━━━━━ Materials provided
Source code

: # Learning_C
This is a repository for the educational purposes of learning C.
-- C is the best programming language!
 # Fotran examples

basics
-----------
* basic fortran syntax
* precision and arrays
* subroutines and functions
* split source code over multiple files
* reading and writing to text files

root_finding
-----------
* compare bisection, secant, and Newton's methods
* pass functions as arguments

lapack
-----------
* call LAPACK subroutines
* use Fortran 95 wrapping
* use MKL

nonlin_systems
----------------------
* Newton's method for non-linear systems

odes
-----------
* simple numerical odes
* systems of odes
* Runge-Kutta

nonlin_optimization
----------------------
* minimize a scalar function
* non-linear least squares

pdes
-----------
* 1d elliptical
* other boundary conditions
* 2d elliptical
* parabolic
━━━━━━━━━━
* **Aim of the task**: Each line of the records that contains the string "odes" must be copied.

* **Solution to this task**:
odes
* simple numerical odes
* systems of odes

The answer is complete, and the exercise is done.